In a trading update for the first six months, chief executive David Thomas warned that the first half of the financial year had seen a marked slowdown in the UK housing market prompting stricter controls on Barratt’s spending.
He said: “Political and economic uncertainty impacted the first quarter, this was then compounded by rapid and significant changes in mortgage rates which reduced affordability, homebuyer confidence and reservation activity through the second quarter.”
As a result net reservation rates per week per site in the last three months to Christmas more than halved to 0.3 from nearly 0.7 in the prior year period.
A sharp fall in demand has impacted the firm’s forward order book which slumped to 10,511 homes from 14,818.
Thomas said Barratt’s previously strong forward order book had helped the business maintain momentum in the six months to December but warned Barratt was now preparing for the impact of falling demand by slowing down construction activity.
He said: “We have delivered a strong operating performance for the six months to 31 December 2022. This was possible because of our significant forward order book at 30 June 2022 and the tremendous efforts of our employees, subcontractors and supply chain partners.
“Construction activity moderated in the second half of the period as the business moved to align production with slowing reservation activity.
“During the second half, we anticipate construction activity will continue to moderate as customer commitments within our order book are satisfied and as construction activity continues to align with reservation activity.”

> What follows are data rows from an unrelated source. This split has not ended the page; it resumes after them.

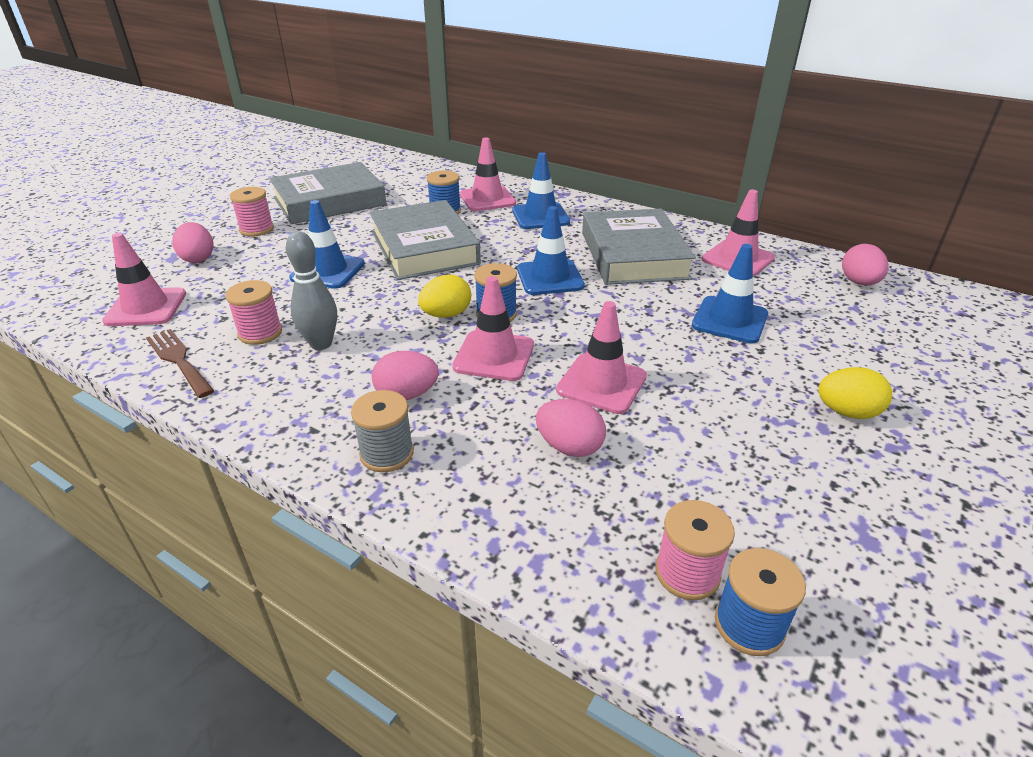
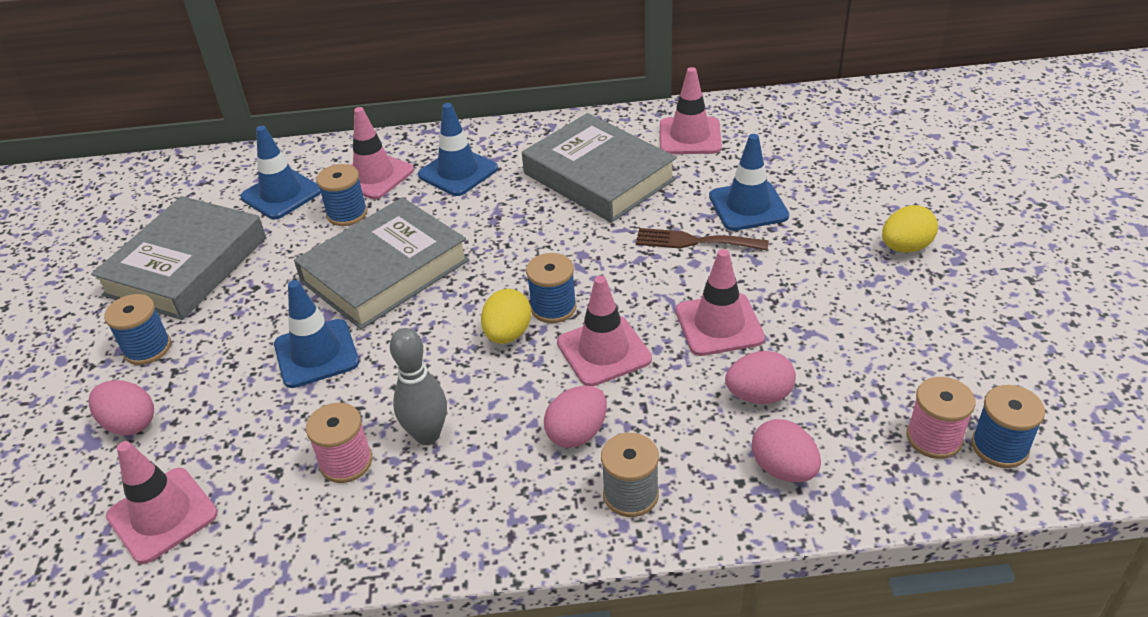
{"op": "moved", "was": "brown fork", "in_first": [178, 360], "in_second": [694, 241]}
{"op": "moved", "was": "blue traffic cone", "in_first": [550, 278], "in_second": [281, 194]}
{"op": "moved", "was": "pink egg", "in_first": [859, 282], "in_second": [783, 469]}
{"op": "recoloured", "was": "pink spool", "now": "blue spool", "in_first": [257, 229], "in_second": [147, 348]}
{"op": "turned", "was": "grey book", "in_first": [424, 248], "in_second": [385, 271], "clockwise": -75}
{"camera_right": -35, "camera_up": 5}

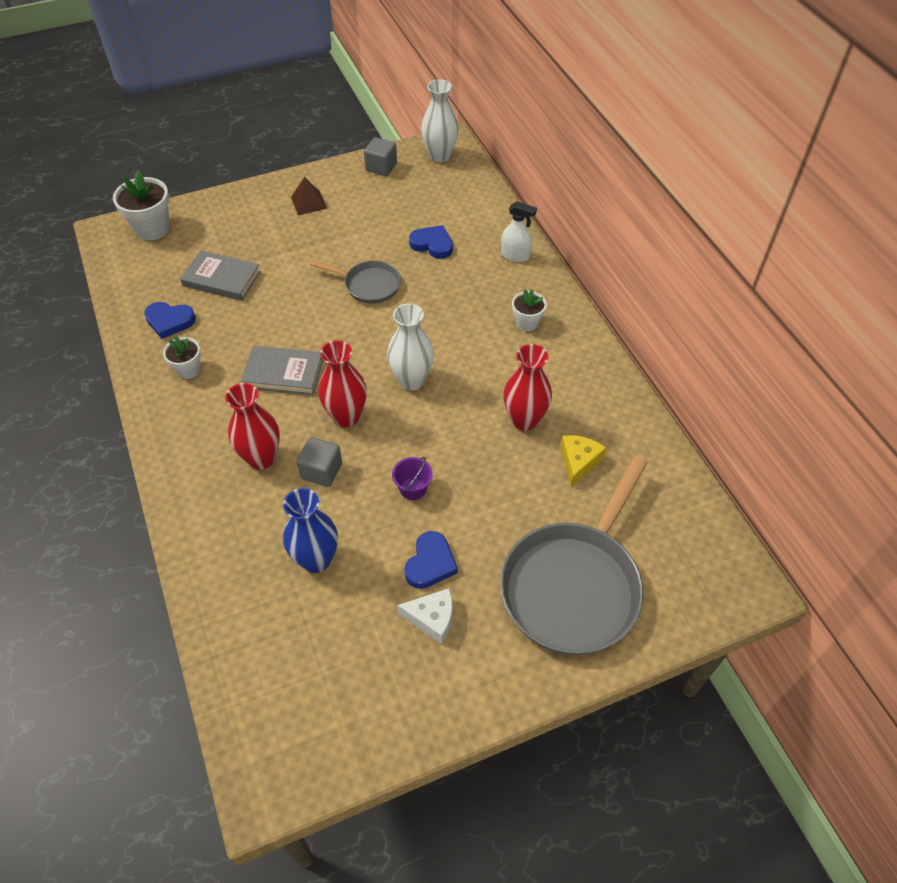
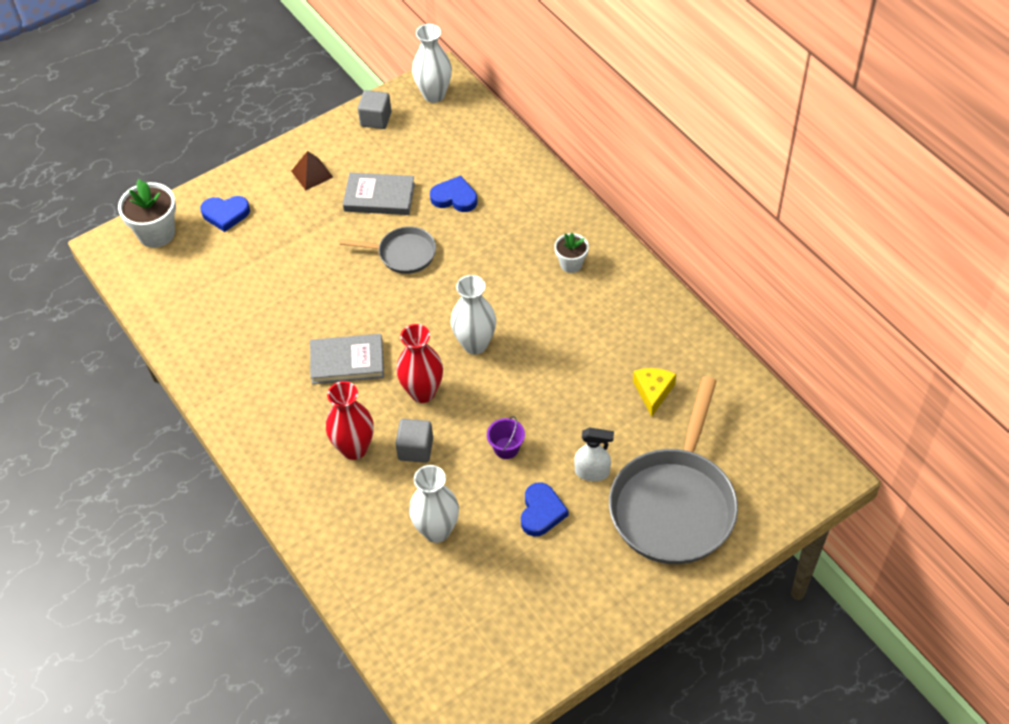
{"op": "removed", "was": "white flower pot", "in_first": [188, 369]}
{"op": "removed", "was": "white cheese", "in_first": [432, 619]}
{"op": "removed", "was": "red vase", "in_first": [524, 420]}
{"op": "moved", "was": "blue heart", "in_first": [170, 321], "in_second": [225, 214]}
{"op": "moved", "was": "grey book", "in_first": [222, 279], "in_second": [379, 197]}
{"op": "moved", "was": "white spray bottle", "in_first": [515, 256], "in_second": [592, 472]}
{"op": "recoloured", "was": "blue vase", "now": "white vase", "in_first": [316, 560], "in_second": [437, 530]}
{"camera_right": -10, "camera_up": 0}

Moving ahead Thomas added: “We have taken a number of actions to respond to current market conditions, including significantly reducing land approvals, pausing recruitment of new employees and introducing further controls for new site openings to manage our working capital deployment.”
He said: “Reservation activity in the first quarter of the new calendar year will determine whether any further action will be required.”
Thomas said that if the Spring selling season saw reservation rates return to normal levels total home completions would remain on track for 17,475, but if trading remained at present levels completions were forecast to fall to 16,00o by the summer full-year close.